#### Document passage

How to find this double integral? Given $\vec F=y\hat i+(x-2xz)\hat j-xy\hat k$ evaluate
$$\iint_R(\nabla \times\vec F)\cdot \vec n dS $$
Where $S$ is surface represented by $x^2+y^2+z^2=a^2$ for $z\ge 0$
My attempt:
i found curl
$$\nabla\times \vec F=\left|\begin{matrix} \hat i & \hat j & \hat k\\ \frac{\partial }{\partial x}&\frac{\partial }{\partial y}&\frac{\partial }{\partial z} \\ y& x-2xz&-xy\end{matrix}\right|=(x,y,-2z)$$
normal vector
$$\vec n=\frac{\nabla g}{|\nabla g|}=\frac{(2x, 2y, 2z)}{2a}=(x/a, y/a, z/a)$$
used Stokes theorem andtaking projection on the XY plane: $z=0$
$$\iint_R(\nabla \times\vec F)\cdot \vec n dS=\iint (x,y,-2z)\cdot (x/a, y/a, z/a)dxdy$$
$$=\frac1a\int \int \left(x^2+y^2-2z^2\right)dxdy$$
putting limits of $x=-a$ to $x=a$ and $y=-\sqrt{a^2-x^2}$ to $y=\sqrt{a^2-x^2}$ and $z=0$
$$=\frac1a\int_{-a}^{a} \int_{\sqrt{a^2-x^2}}^{\sqrt{a^2-x^2}} \left(a^2-0\right)dxdy$$
$$=\pi a^3$$
I am not sure where I made mistake. please correct me and help solve this integration. Thanks
 A: As a direct computation your flux should be
$$\iint_S(\nabla \times\vec F)\cdot \vec n dS=\iint_{x^2+y^2\leq a^2} (x,y,-2f)\cdot (x/a, y/a, f/a)\sqrt{1+f_x^2+f_y^2}dxdy$$
where $z=f(x,y)=\sqrt{a^2-x^2-y^2}$.

########
#### Entries shown

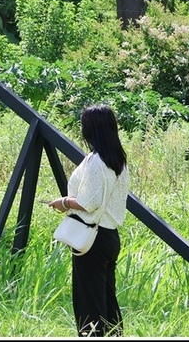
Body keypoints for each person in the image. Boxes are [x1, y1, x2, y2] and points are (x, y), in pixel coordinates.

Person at [48, 104, 130, 337]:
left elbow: (89, 202)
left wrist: (63, 202)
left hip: (91, 236)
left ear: (90, 129)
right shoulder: (118, 159)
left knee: (88, 303)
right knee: (107, 300)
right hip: (110, 236)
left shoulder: (95, 161)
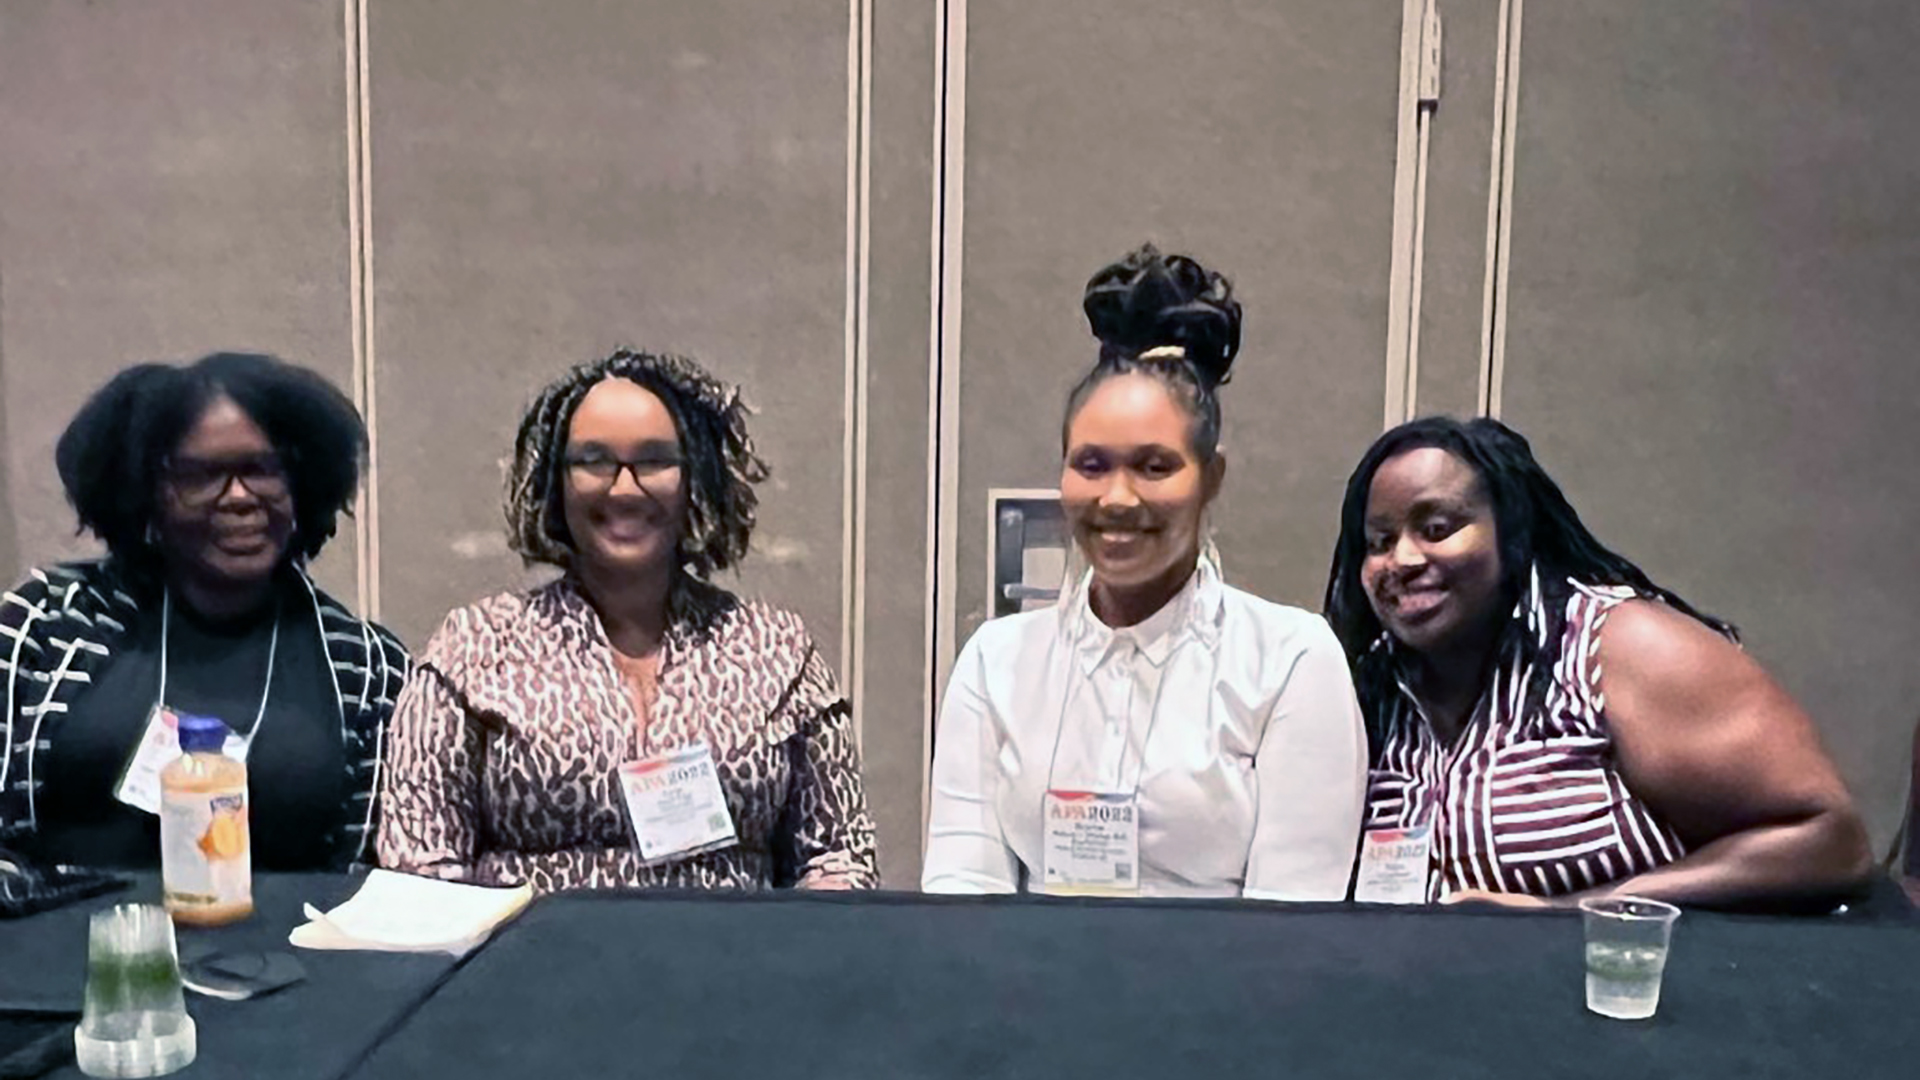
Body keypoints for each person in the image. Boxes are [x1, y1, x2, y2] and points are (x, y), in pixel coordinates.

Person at [922, 245, 1367, 899]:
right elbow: (962, 890)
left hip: (1225, 996)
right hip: (1026, 995)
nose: (1118, 499)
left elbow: (1294, 930)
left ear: (1210, 477)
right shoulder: (997, 661)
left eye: (1155, 466)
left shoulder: (1290, 659)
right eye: (1092, 464)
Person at [376, 349, 877, 892]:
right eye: (593, 460)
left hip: (732, 971)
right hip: (528, 972)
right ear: (555, 481)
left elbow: (840, 854)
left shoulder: (778, 651)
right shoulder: (472, 647)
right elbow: (419, 869)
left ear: (696, 478)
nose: (623, 488)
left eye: (654, 460)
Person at [1325, 416, 1873, 908]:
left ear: (1511, 531)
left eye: (1437, 529)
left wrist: (1578, 914)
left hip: (1626, 997)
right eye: (1379, 541)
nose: (1402, 559)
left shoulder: (1618, 646)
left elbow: (1829, 839)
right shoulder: (1368, 686)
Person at [0, 353, 410, 871]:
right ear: (143, 492)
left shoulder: (367, 666)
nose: (239, 497)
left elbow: (365, 875)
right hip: (57, 942)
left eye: (263, 470)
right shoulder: (48, 619)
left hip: (286, 950)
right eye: (202, 475)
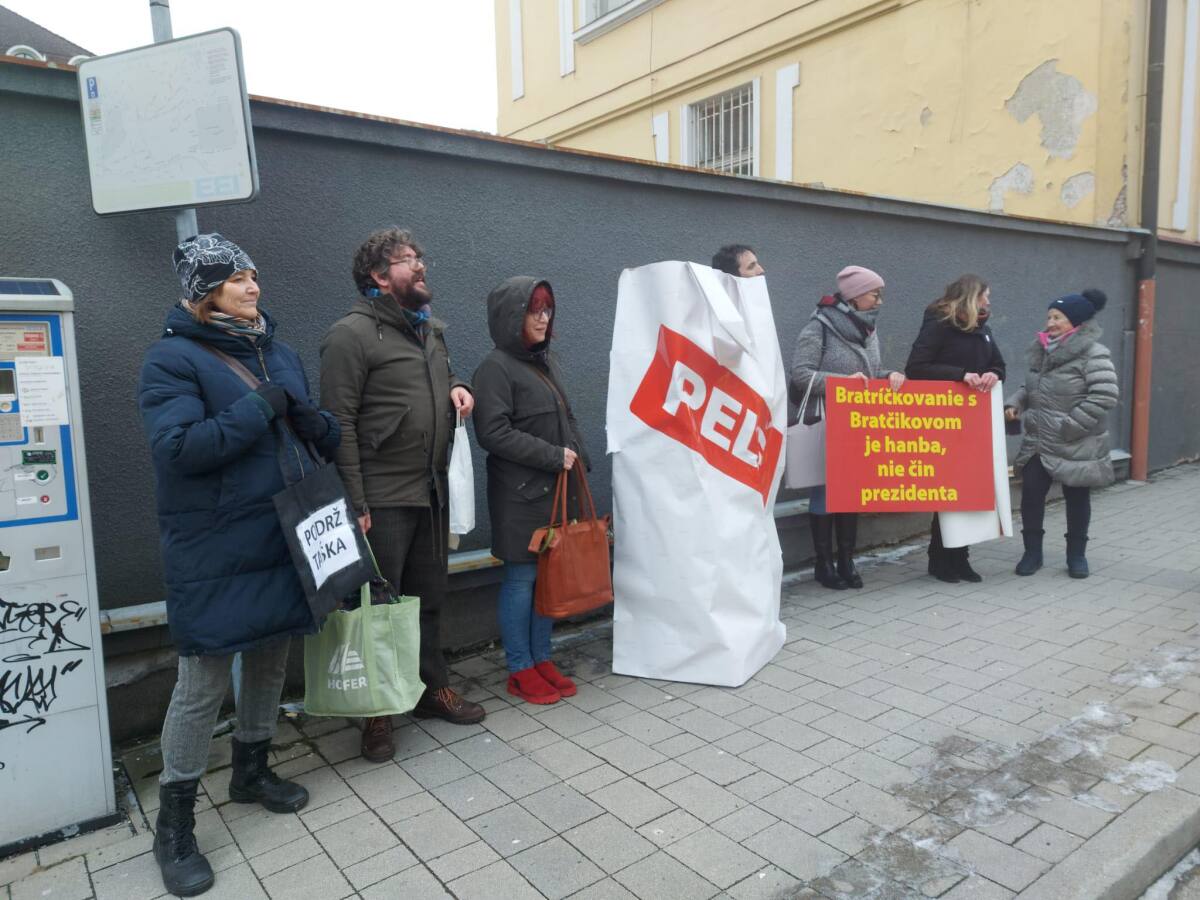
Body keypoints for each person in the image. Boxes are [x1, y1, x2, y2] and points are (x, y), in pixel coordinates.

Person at [139, 234, 340, 897]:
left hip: (280, 532)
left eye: (253, 274)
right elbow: (180, 448)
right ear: (204, 295)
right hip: (216, 548)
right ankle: (174, 825)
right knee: (202, 682)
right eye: (234, 279)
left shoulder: (277, 351)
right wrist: (263, 405)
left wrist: (313, 419)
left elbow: (312, 437)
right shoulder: (173, 359)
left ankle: (251, 771)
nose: (252, 286)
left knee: (272, 657)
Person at [320, 227, 485, 763]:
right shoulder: (350, 335)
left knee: (429, 597)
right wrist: (356, 502)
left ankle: (431, 689)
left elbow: (442, 375)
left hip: (431, 489)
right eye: (406, 260)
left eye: (419, 257)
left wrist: (458, 385)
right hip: (383, 497)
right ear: (377, 275)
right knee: (378, 609)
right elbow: (338, 422)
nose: (420, 267)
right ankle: (376, 714)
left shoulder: (429, 330)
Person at [472, 277, 589, 703]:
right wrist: (551, 455)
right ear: (512, 317)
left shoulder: (545, 361)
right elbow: (492, 432)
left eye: (547, 309)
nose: (543, 317)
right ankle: (520, 668)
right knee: (521, 579)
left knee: (548, 581)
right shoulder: (495, 367)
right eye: (533, 310)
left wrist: (580, 459)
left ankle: (543, 659)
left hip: (555, 491)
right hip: (519, 496)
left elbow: (567, 416)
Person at [789, 266, 905, 589]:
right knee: (826, 490)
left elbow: (873, 371)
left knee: (851, 491)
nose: (879, 299)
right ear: (854, 296)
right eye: (874, 293)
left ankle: (846, 560)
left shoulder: (869, 329)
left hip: (858, 425)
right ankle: (824, 564)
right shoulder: (819, 327)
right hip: (827, 421)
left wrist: (889, 376)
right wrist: (842, 384)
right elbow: (800, 374)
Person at [1005, 290, 1117, 578]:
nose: (1050, 322)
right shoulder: (1042, 350)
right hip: (1038, 441)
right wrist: (1015, 402)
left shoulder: (1094, 353)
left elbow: (1104, 395)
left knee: (1077, 498)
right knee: (1030, 494)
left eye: (1057, 317)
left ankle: (1076, 556)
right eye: (1049, 317)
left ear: (1076, 322)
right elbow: (1030, 386)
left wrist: (1070, 426)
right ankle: (1032, 554)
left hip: (1075, 440)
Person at [905, 274, 1006, 584]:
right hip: (942, 420)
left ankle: (960, 559)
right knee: (947, 493)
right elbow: (917, 368)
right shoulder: (939, 323)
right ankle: (940, 559)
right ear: (968, 297)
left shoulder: (983, 329)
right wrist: (961, 375)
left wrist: (991, 375)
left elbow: (999, 365)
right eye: (983, 296)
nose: (988, 302)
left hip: (973, 421)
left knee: (965, 491)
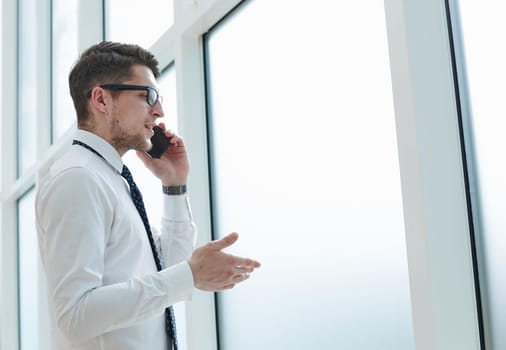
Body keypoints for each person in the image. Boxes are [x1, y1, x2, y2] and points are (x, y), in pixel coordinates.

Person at [35, 41, 261, 350]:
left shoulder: (110, 178)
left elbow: (168, 269)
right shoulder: (78, 178)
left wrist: (174, 185)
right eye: (146, 96)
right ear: (101, 99)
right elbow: (75, 315)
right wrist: (188, 275)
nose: (159, 111)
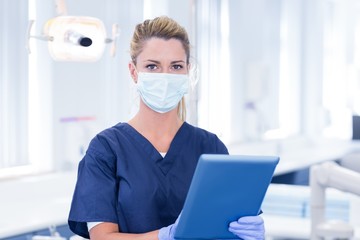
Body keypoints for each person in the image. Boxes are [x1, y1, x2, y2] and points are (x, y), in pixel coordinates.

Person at [68, 16, 265, 240]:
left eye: (176, 66)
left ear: (187, 71)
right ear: (134, 72)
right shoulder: (107, 149)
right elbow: (102, 238)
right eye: (152, 66)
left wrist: (246, 233)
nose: (165, 76)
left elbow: (223, 225)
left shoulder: (210, 147)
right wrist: (163, 236)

########

## Task instructions:
A. Answer each question from the double integral thread, one line per answer:
(i) What curl does the asker obtain for F?
(ii) What equation and condition on z describe the surface S?
(iii) In the reply, what function f(x, y) gives z?
B. From the double integral thread, list each component of the vector field F along with the unit vector it goes with.

## Your written answers:
A.
(i) (x, y, −2z)
(ii) x² + y² + z² = a², with z ≥ 0
(iii) f(x, y) = √(a² − x² − y²)

B.
- î: y
- ĵ: x − 2xz
- k̂: −xy